# TEXTO PROPORCIONADO:
----------------
Un segundo viaje, mas inconveniente pero con intenciones
recreativas, acaba de terminar. La idea de este viaje en lo personal era pasar
el día en el localmente famoso club "El Timón" con gente de Lujan y Jáuregui conocidos de
Jonathan, miembro del grupo. También tomaría las fotos con la cámara analógica
y buscaríamos un par de situaciones interesantes para completar la primer
entrega.
Todo esto era el plan, pero no resultó ser tan fácil. Con
Jonathan ya en Jáuregui y Yanina que no asistiría, con Germán tendríamos que
viajar por primera vez un fin de semana, sin imaginar la ineficiencia del
transporte público en un día no laboral.
Partimos de Once a las 9 a.m. como estaba planeado, pero el
problema comenzó una vez que llegamos a Moreno. Luego de esperar el tren
Moreno-Mercedes por una hora, este llegó pero no partió hasta media hora después.
----------------
# CONSIGNA:
Prosigue el relato del viaje al club «El Timón» a partir de la última oración, la que termina en «hasta media hora después».

# MATERIAL PARA EXAMINAR:
----------------
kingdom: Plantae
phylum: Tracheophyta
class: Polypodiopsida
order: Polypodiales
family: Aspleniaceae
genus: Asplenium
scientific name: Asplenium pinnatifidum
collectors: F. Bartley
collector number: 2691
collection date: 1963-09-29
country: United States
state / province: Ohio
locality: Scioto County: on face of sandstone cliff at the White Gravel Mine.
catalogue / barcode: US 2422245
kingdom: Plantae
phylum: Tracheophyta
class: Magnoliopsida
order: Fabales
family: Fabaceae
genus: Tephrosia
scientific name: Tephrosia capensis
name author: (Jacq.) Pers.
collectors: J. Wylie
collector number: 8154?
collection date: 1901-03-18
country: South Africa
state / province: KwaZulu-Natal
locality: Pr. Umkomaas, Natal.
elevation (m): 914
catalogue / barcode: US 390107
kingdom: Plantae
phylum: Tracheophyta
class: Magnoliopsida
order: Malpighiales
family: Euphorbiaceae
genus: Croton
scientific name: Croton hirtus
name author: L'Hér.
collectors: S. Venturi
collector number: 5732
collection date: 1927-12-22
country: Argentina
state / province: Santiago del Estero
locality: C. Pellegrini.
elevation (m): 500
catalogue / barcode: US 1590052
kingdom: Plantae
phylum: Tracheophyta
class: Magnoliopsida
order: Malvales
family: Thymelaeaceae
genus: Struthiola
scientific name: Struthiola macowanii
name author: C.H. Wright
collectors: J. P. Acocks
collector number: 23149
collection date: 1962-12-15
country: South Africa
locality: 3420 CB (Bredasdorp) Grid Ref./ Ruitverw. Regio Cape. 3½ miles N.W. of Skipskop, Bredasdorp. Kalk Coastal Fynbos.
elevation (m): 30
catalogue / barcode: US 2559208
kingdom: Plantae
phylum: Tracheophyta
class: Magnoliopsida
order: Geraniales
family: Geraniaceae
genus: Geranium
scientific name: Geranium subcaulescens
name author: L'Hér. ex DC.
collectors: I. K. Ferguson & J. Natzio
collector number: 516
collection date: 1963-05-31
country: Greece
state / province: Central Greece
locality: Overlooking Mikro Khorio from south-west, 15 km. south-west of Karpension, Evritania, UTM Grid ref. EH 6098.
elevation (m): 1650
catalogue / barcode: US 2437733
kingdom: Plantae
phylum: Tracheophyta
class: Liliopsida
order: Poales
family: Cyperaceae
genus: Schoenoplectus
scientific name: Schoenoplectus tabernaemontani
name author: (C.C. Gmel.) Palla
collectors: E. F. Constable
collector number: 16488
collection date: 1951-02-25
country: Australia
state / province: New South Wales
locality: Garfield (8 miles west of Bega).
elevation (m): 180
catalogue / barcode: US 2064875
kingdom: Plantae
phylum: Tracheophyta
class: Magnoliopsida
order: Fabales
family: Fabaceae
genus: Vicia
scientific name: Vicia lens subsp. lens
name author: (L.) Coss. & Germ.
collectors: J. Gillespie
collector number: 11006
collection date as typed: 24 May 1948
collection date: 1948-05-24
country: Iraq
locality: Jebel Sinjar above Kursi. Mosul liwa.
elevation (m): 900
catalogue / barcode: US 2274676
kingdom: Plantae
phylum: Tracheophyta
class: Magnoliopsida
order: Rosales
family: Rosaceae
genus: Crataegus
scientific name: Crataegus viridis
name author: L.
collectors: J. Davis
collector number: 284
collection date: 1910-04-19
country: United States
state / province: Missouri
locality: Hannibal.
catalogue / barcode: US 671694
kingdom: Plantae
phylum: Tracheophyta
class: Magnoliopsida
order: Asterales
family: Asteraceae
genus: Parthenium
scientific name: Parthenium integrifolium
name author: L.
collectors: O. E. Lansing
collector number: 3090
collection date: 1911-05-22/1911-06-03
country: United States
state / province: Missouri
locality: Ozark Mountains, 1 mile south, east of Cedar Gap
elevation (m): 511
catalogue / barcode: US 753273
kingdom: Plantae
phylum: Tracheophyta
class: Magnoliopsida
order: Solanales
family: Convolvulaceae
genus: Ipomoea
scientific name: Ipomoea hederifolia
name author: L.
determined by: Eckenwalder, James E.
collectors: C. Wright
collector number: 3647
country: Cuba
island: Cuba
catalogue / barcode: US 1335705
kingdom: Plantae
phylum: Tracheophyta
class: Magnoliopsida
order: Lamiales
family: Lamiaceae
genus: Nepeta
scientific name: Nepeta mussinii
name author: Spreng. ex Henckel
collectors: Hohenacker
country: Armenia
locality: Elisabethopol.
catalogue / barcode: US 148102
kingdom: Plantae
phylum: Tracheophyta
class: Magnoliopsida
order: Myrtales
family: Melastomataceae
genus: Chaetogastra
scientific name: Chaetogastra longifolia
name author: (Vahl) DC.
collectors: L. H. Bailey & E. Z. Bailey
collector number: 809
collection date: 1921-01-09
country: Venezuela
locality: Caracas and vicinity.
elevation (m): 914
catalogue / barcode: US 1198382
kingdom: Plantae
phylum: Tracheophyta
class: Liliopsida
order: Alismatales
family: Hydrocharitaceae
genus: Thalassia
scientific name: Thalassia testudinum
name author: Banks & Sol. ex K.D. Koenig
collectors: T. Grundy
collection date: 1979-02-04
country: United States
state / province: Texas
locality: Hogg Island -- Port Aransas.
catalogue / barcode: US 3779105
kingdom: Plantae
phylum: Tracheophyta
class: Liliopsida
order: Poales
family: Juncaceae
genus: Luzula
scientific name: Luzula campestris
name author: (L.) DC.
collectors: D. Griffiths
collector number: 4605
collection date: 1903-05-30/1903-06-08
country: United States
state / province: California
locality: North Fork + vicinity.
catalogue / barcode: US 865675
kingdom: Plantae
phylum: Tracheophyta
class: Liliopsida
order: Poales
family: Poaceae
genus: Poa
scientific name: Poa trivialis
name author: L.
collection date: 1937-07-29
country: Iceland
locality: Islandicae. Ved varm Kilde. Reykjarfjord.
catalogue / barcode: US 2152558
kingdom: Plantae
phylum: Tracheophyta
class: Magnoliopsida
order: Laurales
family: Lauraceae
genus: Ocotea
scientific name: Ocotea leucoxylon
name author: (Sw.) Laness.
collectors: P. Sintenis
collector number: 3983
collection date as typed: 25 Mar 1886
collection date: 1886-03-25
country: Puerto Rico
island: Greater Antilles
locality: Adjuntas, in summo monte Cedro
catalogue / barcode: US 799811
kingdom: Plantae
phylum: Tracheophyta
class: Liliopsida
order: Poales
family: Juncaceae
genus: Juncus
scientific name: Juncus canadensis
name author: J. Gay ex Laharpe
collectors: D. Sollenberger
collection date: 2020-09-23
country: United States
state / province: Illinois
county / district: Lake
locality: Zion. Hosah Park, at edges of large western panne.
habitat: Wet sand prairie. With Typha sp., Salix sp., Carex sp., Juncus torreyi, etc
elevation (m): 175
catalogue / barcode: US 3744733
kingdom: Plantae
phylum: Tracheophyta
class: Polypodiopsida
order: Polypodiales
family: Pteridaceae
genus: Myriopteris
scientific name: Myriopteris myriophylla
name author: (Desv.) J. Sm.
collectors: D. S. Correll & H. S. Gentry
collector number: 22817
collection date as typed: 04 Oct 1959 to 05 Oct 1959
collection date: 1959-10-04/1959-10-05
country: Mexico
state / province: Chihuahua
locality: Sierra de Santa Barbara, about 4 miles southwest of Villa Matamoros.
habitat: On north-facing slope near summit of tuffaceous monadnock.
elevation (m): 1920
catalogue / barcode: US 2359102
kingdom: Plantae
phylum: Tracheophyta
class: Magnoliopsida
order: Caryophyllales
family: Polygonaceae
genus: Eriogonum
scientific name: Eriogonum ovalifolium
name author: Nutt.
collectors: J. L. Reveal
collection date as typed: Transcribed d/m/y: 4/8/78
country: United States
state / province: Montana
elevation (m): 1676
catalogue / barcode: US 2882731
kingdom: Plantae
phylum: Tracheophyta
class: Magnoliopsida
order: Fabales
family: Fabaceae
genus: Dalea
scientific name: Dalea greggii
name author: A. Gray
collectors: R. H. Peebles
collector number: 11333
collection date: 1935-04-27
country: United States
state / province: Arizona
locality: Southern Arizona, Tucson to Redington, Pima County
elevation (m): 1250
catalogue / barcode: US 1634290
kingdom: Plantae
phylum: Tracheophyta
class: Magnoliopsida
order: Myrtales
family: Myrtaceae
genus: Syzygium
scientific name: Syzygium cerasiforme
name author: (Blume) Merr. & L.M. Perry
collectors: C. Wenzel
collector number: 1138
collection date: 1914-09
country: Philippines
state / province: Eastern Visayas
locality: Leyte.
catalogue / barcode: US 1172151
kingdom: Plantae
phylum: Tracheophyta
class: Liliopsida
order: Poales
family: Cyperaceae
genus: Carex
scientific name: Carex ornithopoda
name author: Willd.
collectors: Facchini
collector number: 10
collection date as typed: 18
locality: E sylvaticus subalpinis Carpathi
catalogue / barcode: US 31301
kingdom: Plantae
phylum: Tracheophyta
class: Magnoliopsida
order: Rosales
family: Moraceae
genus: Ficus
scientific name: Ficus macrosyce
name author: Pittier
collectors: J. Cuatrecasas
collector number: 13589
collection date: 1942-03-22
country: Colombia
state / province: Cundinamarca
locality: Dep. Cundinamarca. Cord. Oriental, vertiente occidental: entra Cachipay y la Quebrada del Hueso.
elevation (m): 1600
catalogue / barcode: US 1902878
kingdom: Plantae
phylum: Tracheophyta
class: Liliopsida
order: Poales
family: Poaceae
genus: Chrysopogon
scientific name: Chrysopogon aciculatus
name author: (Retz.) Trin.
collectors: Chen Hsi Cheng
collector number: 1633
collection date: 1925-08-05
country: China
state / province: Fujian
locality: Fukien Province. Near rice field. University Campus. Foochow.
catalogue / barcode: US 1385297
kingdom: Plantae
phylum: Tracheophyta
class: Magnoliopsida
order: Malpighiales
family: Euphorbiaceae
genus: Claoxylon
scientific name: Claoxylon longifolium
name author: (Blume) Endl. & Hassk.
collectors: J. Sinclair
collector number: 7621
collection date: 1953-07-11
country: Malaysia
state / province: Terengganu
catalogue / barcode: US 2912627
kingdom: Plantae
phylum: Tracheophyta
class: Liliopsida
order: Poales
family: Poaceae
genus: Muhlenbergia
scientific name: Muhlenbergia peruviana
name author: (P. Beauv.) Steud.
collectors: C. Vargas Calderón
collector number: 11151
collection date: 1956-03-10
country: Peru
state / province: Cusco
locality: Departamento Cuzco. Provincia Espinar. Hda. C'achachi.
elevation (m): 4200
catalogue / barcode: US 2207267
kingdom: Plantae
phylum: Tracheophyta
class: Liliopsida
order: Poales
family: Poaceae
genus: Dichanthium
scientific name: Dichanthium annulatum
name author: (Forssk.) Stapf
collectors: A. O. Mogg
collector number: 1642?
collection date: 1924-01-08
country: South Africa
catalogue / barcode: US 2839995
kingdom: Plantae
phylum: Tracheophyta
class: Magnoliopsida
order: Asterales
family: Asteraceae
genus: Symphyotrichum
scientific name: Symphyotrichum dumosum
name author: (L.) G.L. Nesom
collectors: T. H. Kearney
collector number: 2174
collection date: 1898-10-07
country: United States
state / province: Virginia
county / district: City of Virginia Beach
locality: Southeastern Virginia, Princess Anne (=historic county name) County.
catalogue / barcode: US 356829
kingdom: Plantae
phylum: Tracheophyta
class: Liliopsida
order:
----------------
# RESPUESTA:
Siendo ya alrededor de las 11.30, pensamos que no iba a ser tan tarde después
de todo, ya que este tren debería tardar alrededor de una hora en llegar a
Jáuregui. El problema es que nunca llegó hasta allí. Recién en Lujan un hombre
nos bajó a todos (resultó ser que hay dos servicios, uno que se detiene allí y
otro que continua hasta Mercedes, pasando por Jáuregui, y este pertenecía al
primero). Sin conocer los horarios ni la puntualidad de los próximos trenes,
decidimos averiguar cuál era la forma más fácil y/o rápida de recorrer los 12km
aproximados que nos separaban de nuestro destino. Las opciones era muy vagas: esperar
el tren por tiempo indeterminado allí en la estación, o esperar un colectivo
urbano, también por tiempo indeterminado, a una cuadra de allí. Decidimos
esperar el colectivo, ya que el tren sería alcanzable al escuchar el ruido que
produce al llegar. Resultó ser la opción acertada, pero esto no significa un
triunfo. Aunque no sabemos a qué hora llegó el próximo tren, el colectivo
apareció casi una hora y media después.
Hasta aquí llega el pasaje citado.